Johnson supported George Bush’s plans to privatize Social Security, that would have left millions of seniors in trouble after last year’s financial collapse. And he also worked with Bush to eliminate the horribly onerous inheritance tax that disproportionately affects about 7 or 8 super rich black people in America.
Then last year Johnson mocked Barack Obama, suggesting that he was busy doing drugs while Hillary Clinton was caring about black people. “I am frankly insulted,” Johnson said, “that the Obama campaign would imply that we are so stupid that we would think Hillary and Bill Clinton who have been deeply and emotionally involved in black issues when Barack Obama was doing something in the neighborhood that I won’t say what he was doing but he said it in his book.”
But there’s a more positive and inspiring side to Bob Johnson and his former wife Sheila. As partners, they developed a hugely successful business model at BET that revolved around low production costs and high revenue generated from cheap advertisement.
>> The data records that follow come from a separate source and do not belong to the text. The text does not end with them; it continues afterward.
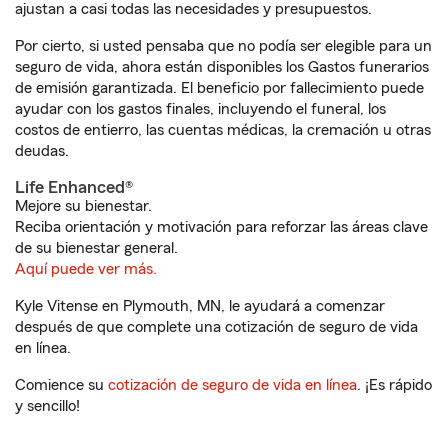
ajustan a casi todas las necesidades y presupuestos.
Por cierto, si usted pensaba que no podía ser elegible para un
seguro de vida, ahora están disponibles los Gastos funerarios
de emisión garantizada. El beneficio por fallecimiento puede
ayudar con los gastos finales, incluyendo el funeral, los
costos de entierro, las cuentas médicas, la cremación u otras
deudas.
Life Enhanced®
Mejore su bienestar.
Reciba orientación y motivación para reforzar las áreas clave
de su bienestar general.
Aquí puede ver más.
Kyle Vitense en Plymouth, MN, le ayudará a comenzar
después de que complete una cotización de seguro de vida
en línea.
Comience su
cotización de seguro de vida en línea
. ¡Es rápido
y sencillo!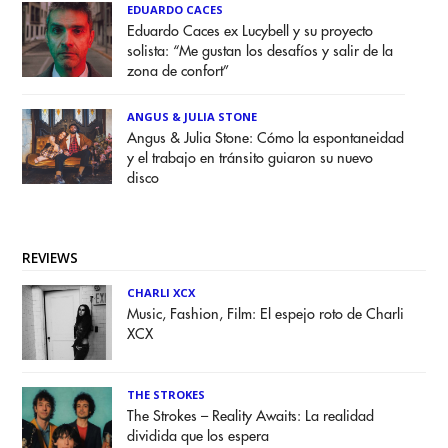
EDUARDO CACES
Eduardo Caces ex Lucybell y su proyecto
solista: “Me gustan los desafíos y salir de la
zona de confort”
ANGUS & JULIA STONE
Angus & Julia Stone: Cómo la espontaneidad
y el trabajo en tránsito guiaron su nuevo
disco
REVIEWS
CHARLI XCX
Music, Fashion, Film: El espejo roto de Charli
XCX
THE STROKES
The Strokes – Reality Awaits: La realidad
dividida que los espera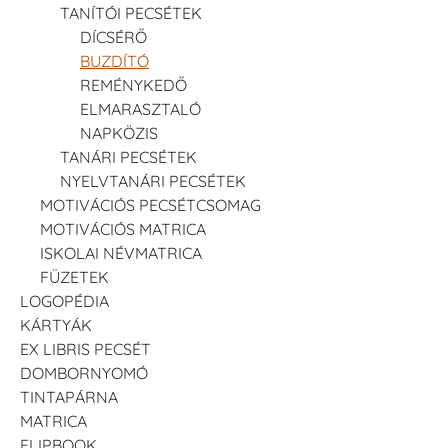
TANÍTÓI PECSÉTEK
DÍCSÉRŐ
BUZDÍTÓ
REMÉNYKEDŐ
ELMARASZTALÓ
NAPKÖZIS
TANÁRI PECSÉTEK
NYELVTANÁRI PECSÉTEK
MOTIVÁCIÓS PECSÉTCSOMAG
MOTIVÁCIÓS MATRICA
ISKOLAI NÉVMATRICA
FÜZETEK
LOGOPÉDIA
KÁRTYÁK
EX LIBRIS PECSÉT
DOMBORNYOMÓ
TINTAPÁRNA
MATRICA
FLIPBOOK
The Johnsons sold their BET holdings to Viacom in 1999, and the quality of BET has improved since then, in part, because of a greater emphasis on content instead of capital. To be sure, BET still has some issues. I’ve worked as a TV commentator and host for BET for several years now, through good and bad times, and I’ve heard all the complaints. But this isn’t a story about BET. It’s a story about the Johnsons, who no longer run BET.
I applaud the former power couple for their business acumen, but until now I’ve never known much about Sheila Johnson. Now that I do, I’m not too impressed by her politics either.